July 28, 1962 -- Mariner I space probe. A bug in the flight software for the Mariner 1 causes the rocket to divert from its intended path on launch.
1982 -- Soviet gas pipeline. Operatives working for the U.S. Central Intelligence Agency allegedly plant a bug in a Canadian computer system purchased to control the trans-Siberian gas pipeline.
1985-1987 -- Therac-25 medical accelerator. A radiation therapy device malfunctions and delivers lethal radiation doses at several medical facilities.
1988 -- Buffer overflow in Berkeley Unix finger daemon. The first internet worm (the so-called Morris Worm) infects between 2,000 and 6,000 computers in less than a day by taking advantage of a buffer overflow.
1988-1996 -- Kerberos Random Number Generator. The authors of the Kerberos security system neglect to properly "seed" the program's random number generator with a truly random seed.

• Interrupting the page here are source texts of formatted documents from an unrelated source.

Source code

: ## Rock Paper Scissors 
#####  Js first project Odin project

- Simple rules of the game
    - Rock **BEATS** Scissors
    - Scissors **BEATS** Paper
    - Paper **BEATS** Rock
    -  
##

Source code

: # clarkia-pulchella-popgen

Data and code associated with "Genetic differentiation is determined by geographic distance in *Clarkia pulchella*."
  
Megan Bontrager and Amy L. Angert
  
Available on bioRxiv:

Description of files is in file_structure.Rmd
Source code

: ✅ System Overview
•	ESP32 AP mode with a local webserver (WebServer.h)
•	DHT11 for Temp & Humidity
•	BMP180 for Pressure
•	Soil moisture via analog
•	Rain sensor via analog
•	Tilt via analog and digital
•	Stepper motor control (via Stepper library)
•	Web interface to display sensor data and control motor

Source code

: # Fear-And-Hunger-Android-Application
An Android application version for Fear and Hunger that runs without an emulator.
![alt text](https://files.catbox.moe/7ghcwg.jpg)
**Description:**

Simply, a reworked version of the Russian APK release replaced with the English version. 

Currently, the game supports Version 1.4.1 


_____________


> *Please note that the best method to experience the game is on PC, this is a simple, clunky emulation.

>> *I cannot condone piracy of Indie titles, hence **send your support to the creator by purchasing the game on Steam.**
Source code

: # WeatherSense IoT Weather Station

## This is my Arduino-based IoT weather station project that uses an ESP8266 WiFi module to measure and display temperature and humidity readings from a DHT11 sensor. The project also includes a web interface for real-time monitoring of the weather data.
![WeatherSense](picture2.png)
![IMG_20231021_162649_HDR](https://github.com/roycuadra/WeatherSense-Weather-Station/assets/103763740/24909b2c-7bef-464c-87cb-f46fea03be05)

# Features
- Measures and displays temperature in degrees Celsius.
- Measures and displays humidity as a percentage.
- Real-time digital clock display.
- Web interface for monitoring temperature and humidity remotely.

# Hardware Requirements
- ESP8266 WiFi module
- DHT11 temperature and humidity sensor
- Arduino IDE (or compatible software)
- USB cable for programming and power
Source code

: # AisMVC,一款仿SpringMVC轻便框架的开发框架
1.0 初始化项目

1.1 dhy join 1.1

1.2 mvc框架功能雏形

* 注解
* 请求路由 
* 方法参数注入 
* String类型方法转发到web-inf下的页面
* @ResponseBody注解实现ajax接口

As a result, for eight years it is possible to trivially break into any computer that relies on Kerberos for authentication. It is unknown if this bug was ever actually exploited.
January 15, 1990 -- AT&T Network Outage. A bug in a new release of the software that controls AT&T's #4ESS long distance switches causes these mammoth computers to crash when they receive a specific message from one of their neighboring machines -- a message that the neighbors send out when they recover from a crash.
1993 -- Intel Pentium floating point divide. A silicon error causes Intel's highly-promoted Pentium chip to make mistakes when dividing floating-point numbers that occur within a specific range. For example, dividing 4195835.0/3145727.0 yields 1.33374 instead of 1.33382, an error of 0.006 percent. Although the bug affects few users, it becomes a public relations nightmare. With an estimated 3 to 5 million defective chips in circulation, at first Intel only offers to replace Pentium chips for consumers who can prove that they need high accuracy; eventually the company relents and agrees to replace the chips for anyone who complains. The bug ultimately costs Intel $475 million.
1995/1996 -- The Ping of Death. A lack of sanity checks and error handling in the IP fragmentation reassembly code makes it possible to crash a wide variety of operating systems by sending a malformed "ping" packet from anywhere on the internet. Most obviously affected are computers running Windows, which lock up and display the so-called "blue screen of death" when they receive these packets. But the attack also affects many Macintosh and Unix systems as well.
June 4, 1996 -- Ariane 5 Flight 501. Working code for the Ariane 4 rocket is reused in the Ariane 5, but the Ariane 5's faster engines trigger a bug in an arithmetic routine inside the rocket's flight computer. The error is in the code that converts a 64-bit floating-point number to a 16-bit signed integer. The faster engines cause the 64-bit numbers to be larger in the Ariane 5 than in the Ariane 4, triggering an overflow condition that results in the flight computer crashing.
November 2000 -- National Cancer Institute, Panama City. In a series of accidents, therapy planning software created by Multidata Systems International, a U.S. firm, miscalculates the proper dosage of radiation for patients undergoing radiation therapy.
My personal favorite is the Therac-25. What bonehead let that go without knowning that would happen?